#### EXERCISE DATA ####
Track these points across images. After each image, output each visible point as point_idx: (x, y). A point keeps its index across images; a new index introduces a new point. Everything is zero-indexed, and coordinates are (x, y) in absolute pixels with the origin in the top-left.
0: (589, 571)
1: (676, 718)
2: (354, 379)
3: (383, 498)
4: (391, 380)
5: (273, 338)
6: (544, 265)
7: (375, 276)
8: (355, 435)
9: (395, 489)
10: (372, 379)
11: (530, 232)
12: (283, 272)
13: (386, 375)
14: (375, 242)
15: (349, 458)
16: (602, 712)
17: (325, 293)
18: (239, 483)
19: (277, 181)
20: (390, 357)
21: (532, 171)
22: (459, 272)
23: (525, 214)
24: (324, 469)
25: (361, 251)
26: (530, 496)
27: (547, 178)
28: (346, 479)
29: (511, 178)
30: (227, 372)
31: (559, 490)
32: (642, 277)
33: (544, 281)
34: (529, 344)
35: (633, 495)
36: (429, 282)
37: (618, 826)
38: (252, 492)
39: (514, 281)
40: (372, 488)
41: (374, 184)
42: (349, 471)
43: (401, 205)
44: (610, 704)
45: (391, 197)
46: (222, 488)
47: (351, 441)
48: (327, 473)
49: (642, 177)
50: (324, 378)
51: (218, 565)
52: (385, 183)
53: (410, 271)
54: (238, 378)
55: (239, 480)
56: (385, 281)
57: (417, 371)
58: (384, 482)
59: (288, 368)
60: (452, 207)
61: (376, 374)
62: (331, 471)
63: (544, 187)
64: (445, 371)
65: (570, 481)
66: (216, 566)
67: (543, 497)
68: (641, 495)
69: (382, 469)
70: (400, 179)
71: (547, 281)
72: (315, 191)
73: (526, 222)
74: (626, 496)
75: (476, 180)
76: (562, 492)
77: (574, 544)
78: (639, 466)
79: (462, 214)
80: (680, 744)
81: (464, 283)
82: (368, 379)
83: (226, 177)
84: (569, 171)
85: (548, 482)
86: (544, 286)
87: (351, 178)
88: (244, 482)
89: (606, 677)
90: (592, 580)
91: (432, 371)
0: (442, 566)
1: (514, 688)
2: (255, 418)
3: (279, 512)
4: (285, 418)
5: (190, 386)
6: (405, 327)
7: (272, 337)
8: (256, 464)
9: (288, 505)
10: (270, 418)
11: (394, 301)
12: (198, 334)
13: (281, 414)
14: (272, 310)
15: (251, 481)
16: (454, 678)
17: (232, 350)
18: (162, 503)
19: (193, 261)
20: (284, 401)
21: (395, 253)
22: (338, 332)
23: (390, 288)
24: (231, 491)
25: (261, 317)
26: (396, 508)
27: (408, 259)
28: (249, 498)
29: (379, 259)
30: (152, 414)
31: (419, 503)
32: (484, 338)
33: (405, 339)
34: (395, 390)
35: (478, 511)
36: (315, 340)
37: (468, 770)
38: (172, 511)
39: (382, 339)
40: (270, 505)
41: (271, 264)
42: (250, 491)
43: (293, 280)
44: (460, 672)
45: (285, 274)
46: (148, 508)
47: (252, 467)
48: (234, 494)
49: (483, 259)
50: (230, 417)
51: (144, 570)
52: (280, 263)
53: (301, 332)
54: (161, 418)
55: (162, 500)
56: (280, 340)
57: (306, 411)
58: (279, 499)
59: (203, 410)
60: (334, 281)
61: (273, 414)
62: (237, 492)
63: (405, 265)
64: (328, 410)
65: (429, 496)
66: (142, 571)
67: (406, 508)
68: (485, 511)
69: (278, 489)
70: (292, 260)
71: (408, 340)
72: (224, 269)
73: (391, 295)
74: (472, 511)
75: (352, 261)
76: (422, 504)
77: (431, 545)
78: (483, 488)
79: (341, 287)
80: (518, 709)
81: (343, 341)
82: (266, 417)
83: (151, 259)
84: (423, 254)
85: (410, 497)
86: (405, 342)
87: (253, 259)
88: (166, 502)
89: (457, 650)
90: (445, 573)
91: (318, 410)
####
## [WHAT TO DO]
State how many lines of the items above contain the word "absolute", giving only the number.

## [ANSWER BOX]
1